- To do
Rewrite the entries from the line containing "12. **Task: Create" through the line containing "container (NFR-002, FR-005).", replacing "Dockerfile" with "Containerfile" and leaving everything else as it is.

****

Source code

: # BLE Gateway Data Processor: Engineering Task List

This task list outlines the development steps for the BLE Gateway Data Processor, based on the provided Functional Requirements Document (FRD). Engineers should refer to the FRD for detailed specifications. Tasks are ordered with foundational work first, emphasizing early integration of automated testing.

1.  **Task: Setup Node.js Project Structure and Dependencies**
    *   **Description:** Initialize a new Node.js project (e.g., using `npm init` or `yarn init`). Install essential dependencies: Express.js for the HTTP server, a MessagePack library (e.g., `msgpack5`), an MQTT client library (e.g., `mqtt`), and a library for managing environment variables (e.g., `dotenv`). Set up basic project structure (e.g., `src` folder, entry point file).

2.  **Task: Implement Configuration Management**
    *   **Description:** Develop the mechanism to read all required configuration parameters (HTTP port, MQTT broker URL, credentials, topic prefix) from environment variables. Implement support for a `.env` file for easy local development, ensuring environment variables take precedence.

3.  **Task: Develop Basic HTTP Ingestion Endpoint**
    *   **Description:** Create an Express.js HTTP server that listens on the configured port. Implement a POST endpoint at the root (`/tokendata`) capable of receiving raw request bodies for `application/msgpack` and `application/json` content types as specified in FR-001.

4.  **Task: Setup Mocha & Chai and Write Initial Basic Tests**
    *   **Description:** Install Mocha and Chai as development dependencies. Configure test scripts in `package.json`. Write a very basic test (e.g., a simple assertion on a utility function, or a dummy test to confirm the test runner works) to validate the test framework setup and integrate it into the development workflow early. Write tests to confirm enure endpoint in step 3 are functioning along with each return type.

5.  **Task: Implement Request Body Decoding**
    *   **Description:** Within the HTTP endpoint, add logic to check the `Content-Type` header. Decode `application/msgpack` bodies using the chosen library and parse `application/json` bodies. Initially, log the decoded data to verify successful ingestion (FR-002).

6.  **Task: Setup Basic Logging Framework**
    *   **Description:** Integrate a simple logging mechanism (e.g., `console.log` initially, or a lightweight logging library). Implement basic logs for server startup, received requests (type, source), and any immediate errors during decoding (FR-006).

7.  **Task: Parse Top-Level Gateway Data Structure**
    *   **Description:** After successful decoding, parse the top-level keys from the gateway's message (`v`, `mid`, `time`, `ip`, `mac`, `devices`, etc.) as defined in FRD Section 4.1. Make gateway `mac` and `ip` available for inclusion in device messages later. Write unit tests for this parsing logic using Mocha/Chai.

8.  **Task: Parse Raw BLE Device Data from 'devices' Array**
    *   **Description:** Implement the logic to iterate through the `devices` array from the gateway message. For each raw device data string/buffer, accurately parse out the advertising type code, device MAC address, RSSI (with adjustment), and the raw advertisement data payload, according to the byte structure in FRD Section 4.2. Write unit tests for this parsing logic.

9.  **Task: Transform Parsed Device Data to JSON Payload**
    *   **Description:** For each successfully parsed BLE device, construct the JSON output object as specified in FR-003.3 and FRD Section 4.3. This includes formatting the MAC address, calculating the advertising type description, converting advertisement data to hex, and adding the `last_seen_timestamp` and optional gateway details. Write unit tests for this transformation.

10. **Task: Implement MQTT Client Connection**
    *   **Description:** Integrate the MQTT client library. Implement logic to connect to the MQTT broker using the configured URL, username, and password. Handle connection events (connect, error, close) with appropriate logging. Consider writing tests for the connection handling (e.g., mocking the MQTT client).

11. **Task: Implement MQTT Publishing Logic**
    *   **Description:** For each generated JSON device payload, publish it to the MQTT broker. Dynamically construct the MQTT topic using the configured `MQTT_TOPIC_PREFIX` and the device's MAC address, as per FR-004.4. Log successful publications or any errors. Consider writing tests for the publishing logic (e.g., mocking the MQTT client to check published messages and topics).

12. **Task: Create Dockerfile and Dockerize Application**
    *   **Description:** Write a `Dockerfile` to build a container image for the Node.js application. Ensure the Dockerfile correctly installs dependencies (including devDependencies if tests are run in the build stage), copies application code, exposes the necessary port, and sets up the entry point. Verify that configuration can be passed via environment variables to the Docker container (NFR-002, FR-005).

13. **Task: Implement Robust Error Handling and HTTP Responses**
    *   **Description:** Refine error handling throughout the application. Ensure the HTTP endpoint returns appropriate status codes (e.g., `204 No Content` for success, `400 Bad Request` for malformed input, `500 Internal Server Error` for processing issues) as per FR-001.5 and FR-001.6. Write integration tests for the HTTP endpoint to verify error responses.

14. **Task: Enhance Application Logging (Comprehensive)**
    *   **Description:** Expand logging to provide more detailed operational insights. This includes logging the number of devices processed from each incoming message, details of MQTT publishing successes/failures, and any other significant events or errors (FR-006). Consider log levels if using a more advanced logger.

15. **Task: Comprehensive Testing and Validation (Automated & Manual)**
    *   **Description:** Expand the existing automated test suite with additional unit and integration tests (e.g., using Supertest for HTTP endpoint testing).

****

- Answer to this problem
12. **Task: Create Containerfile and Dockerize Application**
    *   **Description:** Write a `Containerfile` to build a container image for the Node.js application. Ensure the Containerfile correctly installs dependencies (including devDependencies if tests are run in the build stage), copies application code, exposes the necessary port, and sets up the entry point. Verify that configuration can be passed via environment variables to the Docker container (NFR-002, FR-005).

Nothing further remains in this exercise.